┌─ Extracted records

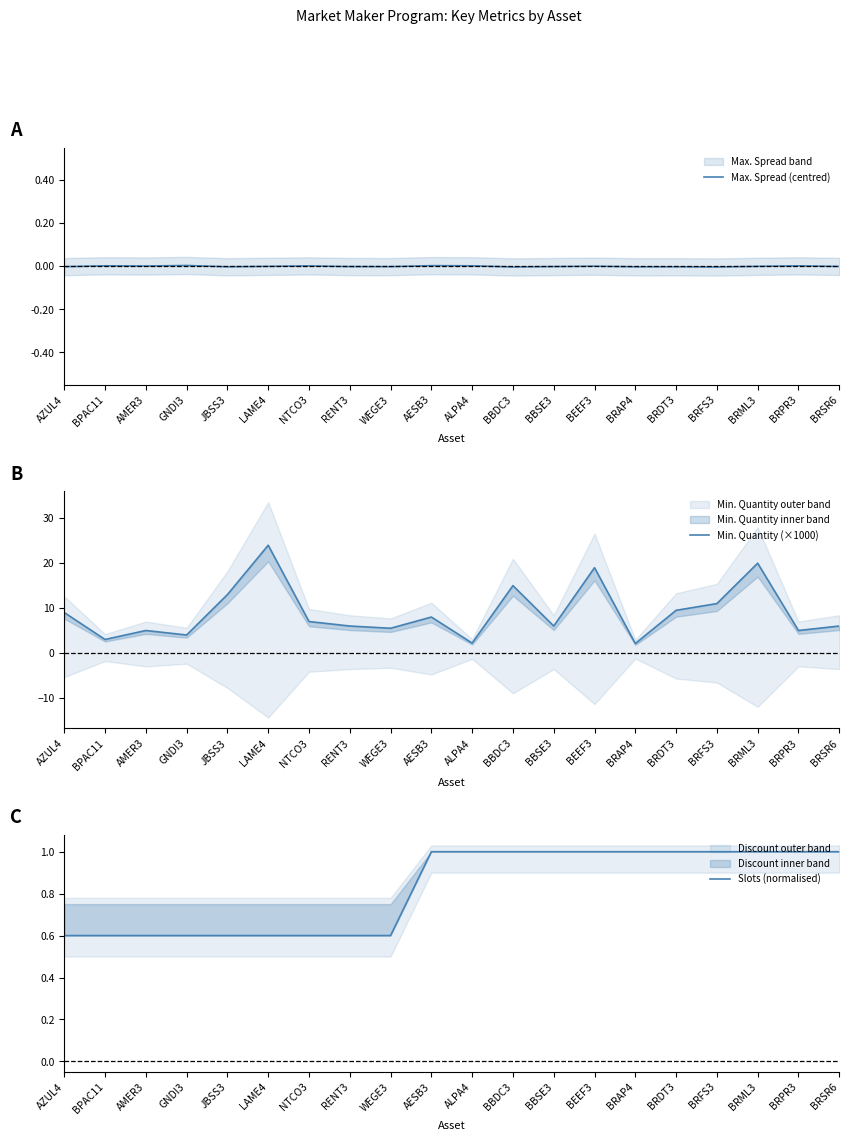

The value of Slots (normalised) at NTCO3 is 1.1. True or false?

False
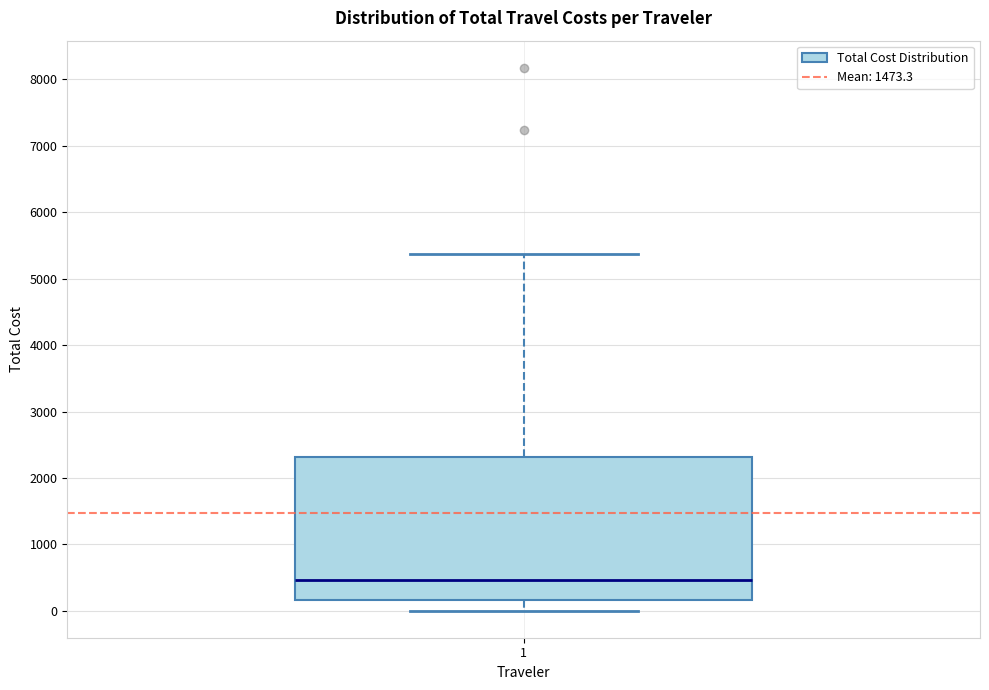

Read this box plot against the y-axis: the position of the median line, the range covered by the box, and the ends of both whiskers. The values are not printed on the chart, so give them approximately, as read against the axis.

median 500, box 200 to 2300, whiskers 0 to 5400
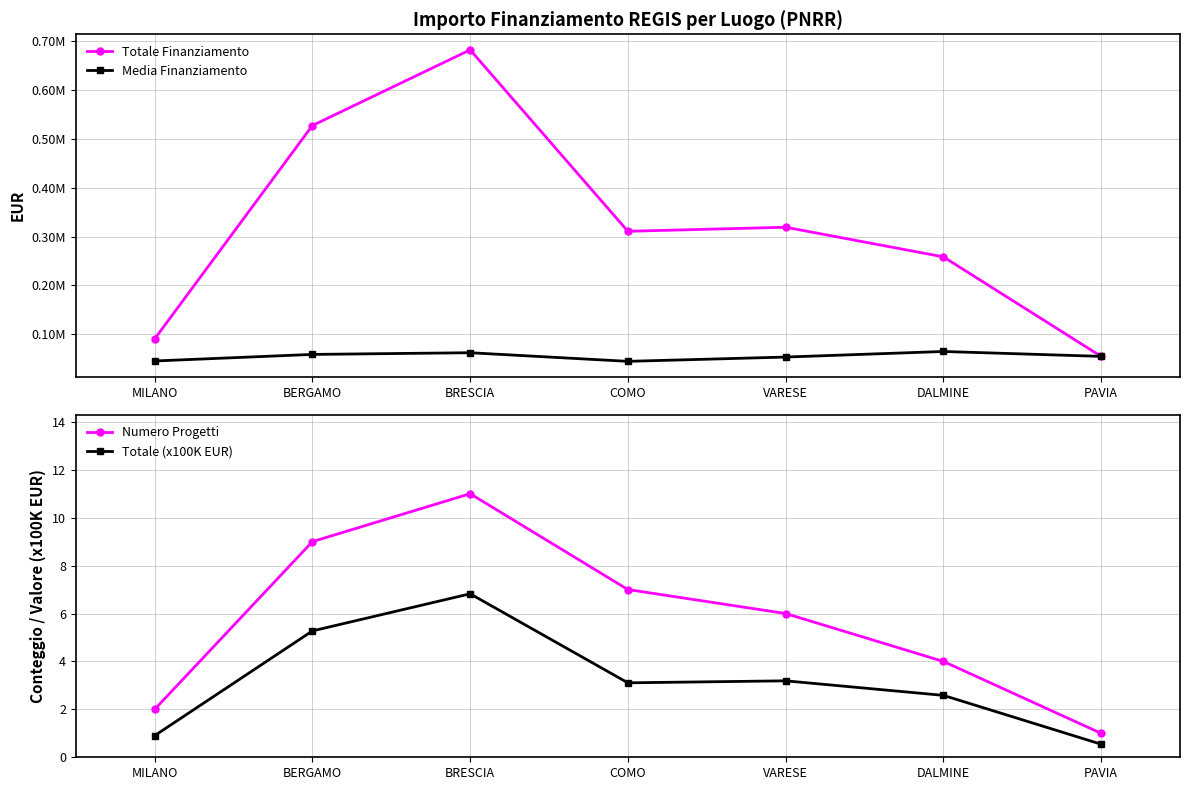

Does the chart have visible grid lines?

Yes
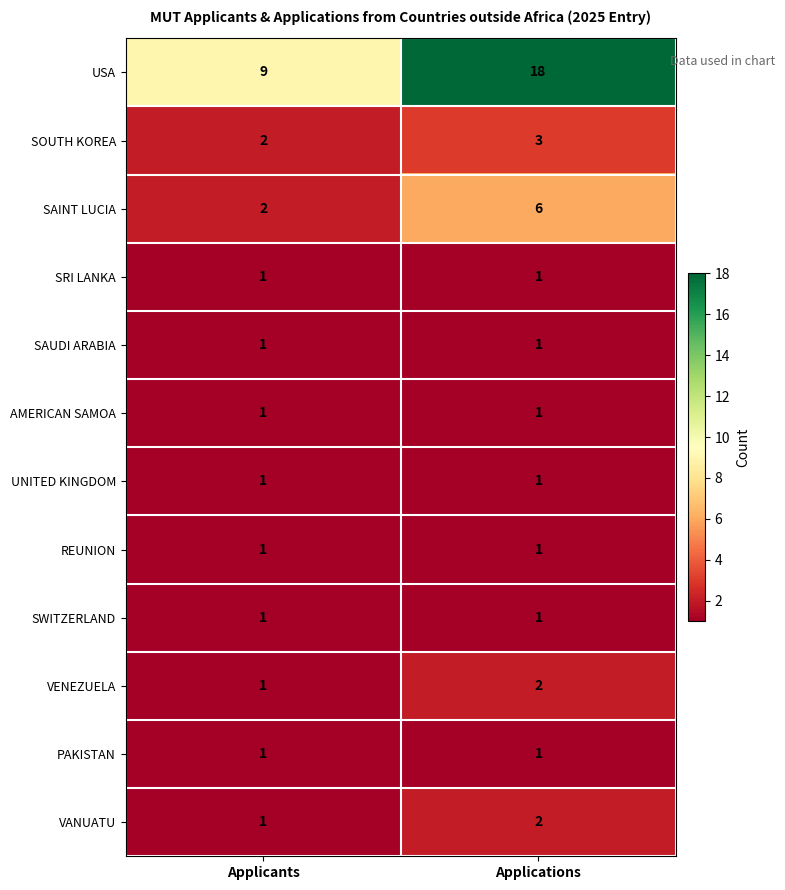

At which label does VANUATU reach its peak?

Applications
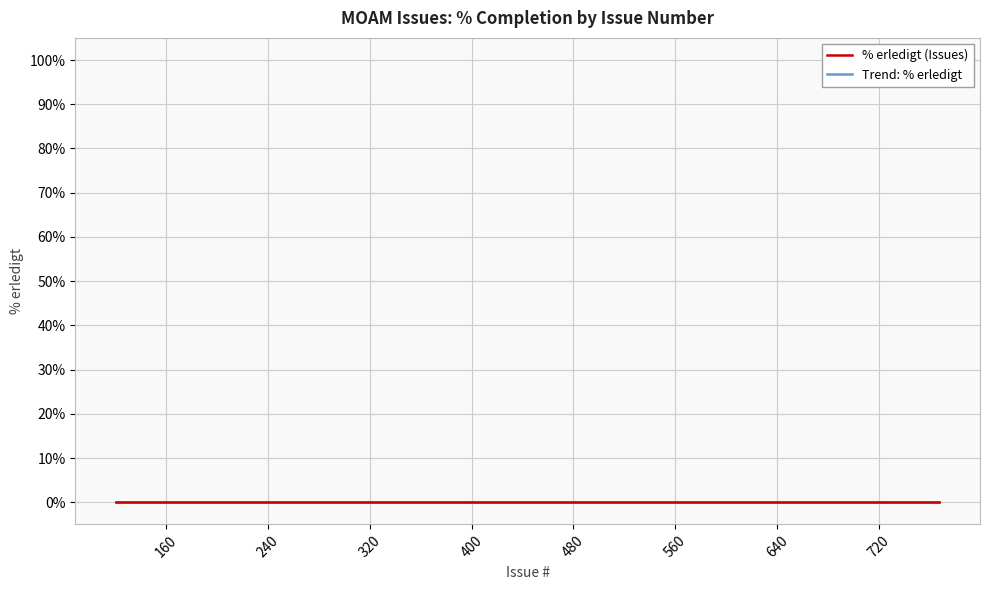

True or false: Issue # and % erledigt intersect in this chart.

False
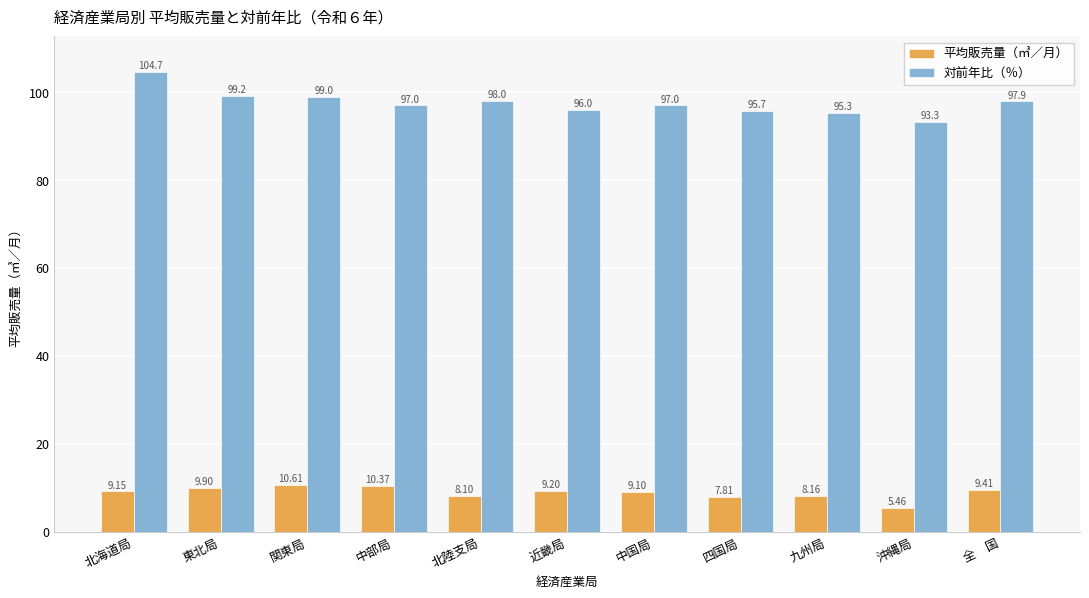

How many data points does each series have?

11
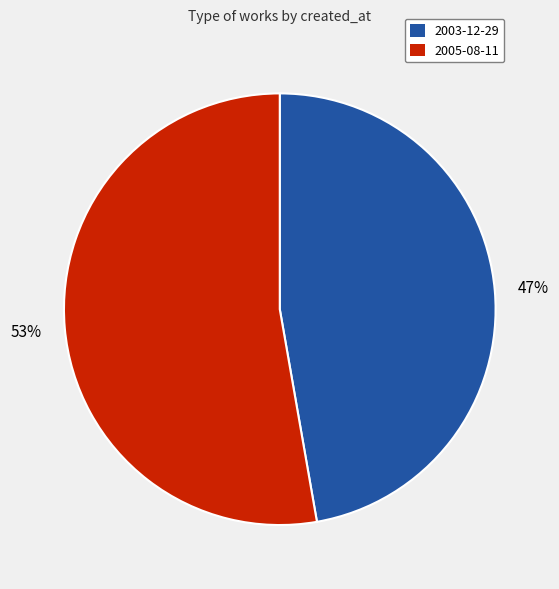

Count the number of slices in the pie.

2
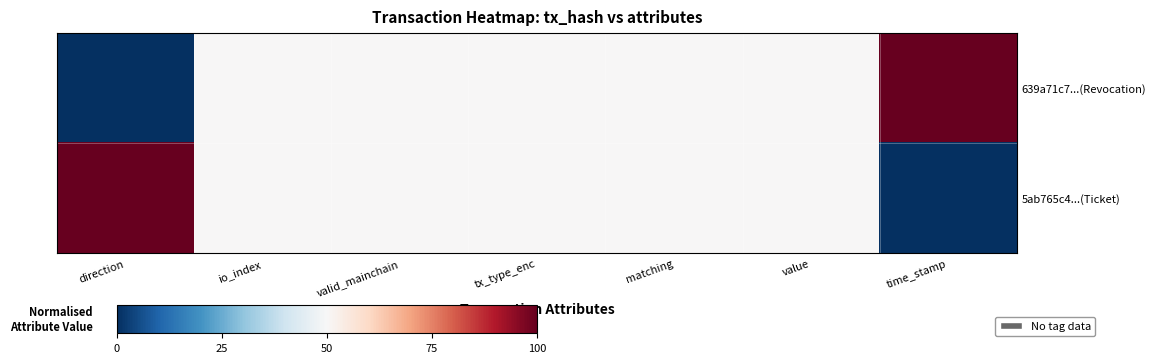

Which category has the lowest value across all series?

direction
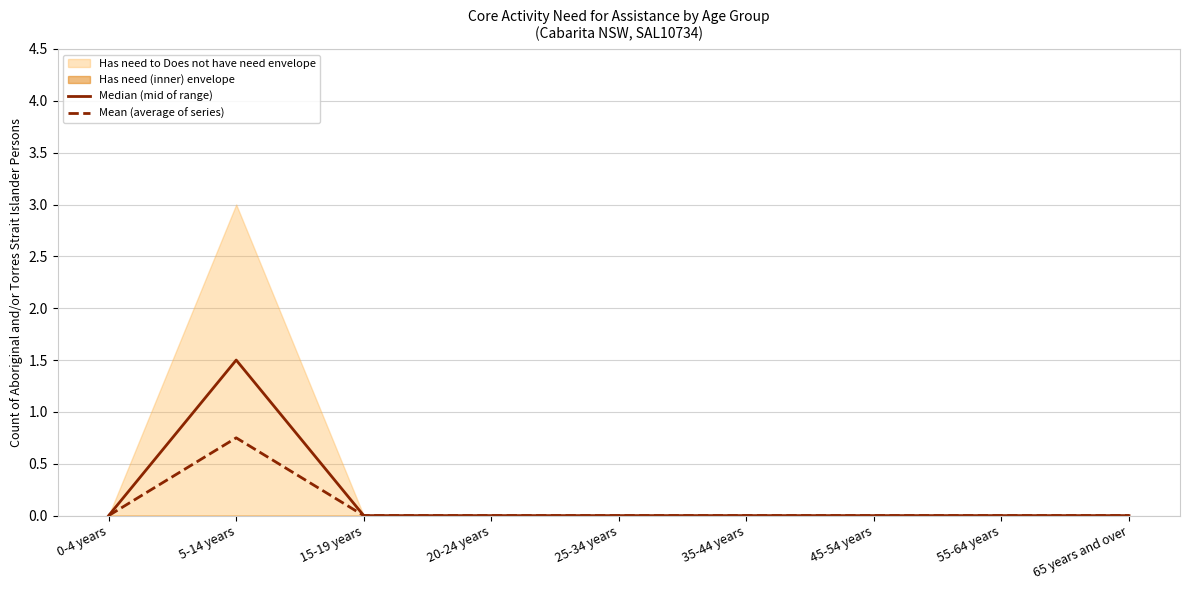

True or false: Mean (average of series) and Median (mid of range) cross at least once.

False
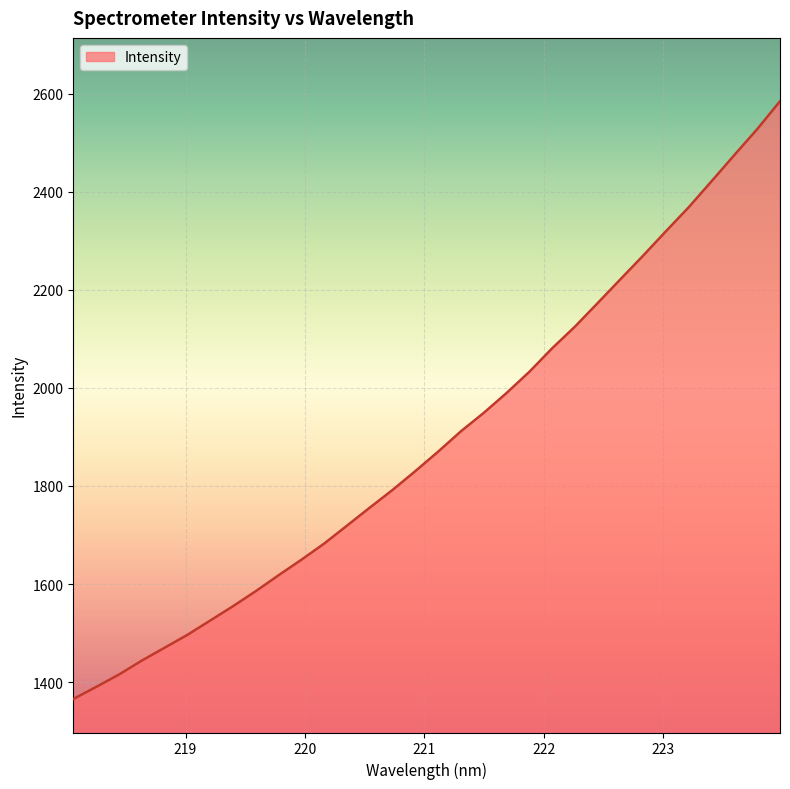

Count the number of categories in the chart.

32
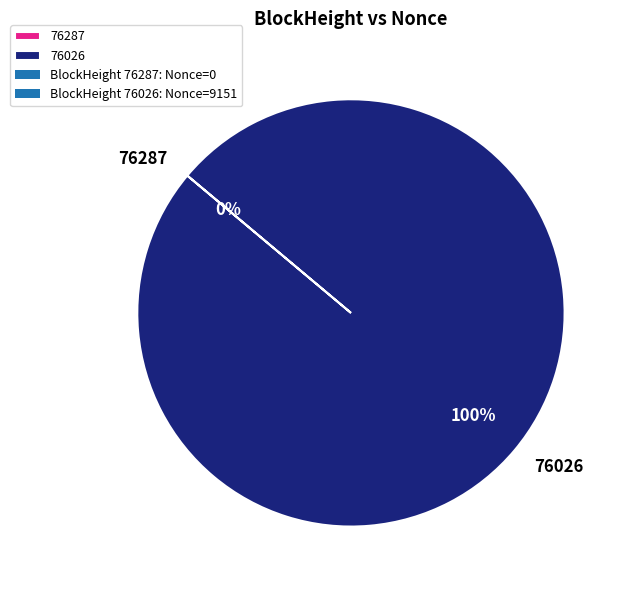

Does 76287 represent more than half of the total?

No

└─

● Task instructions
Rewrite the material above with "True or false" replaced by "Right or wrong" everywhere it occurs, keeping everything else the same. Omit the pictures from your answer.

● Solution for this task
The value of Slots (normalised) at NTCO3 is 1.1. Right or wrong?

False

Read this box plot against the y-axis: the position of the median line, the range covered by the box, and the ends of both whiskers. The values are not printed on the chart, so give them approximately, as read against the axis.

median 500, box 200 to 2300, whiskers 0 to 5400

Does the chart have visible grid lines?

Yes

At which label does VANUATU reach its peak?

Applications

Right or wrong: Issue # and % erledigt intersect in this chart.

False

How many data points does each series have?

11

Count the number of slices in the pie.

2

Which category has the lowest value across all series?

direction

Right or wrong: Mean (average of series) and Median (mid of range) cross at least once.

False

Count the number of categories in the chart.

32

Does 76287 represent more than half of the total?

No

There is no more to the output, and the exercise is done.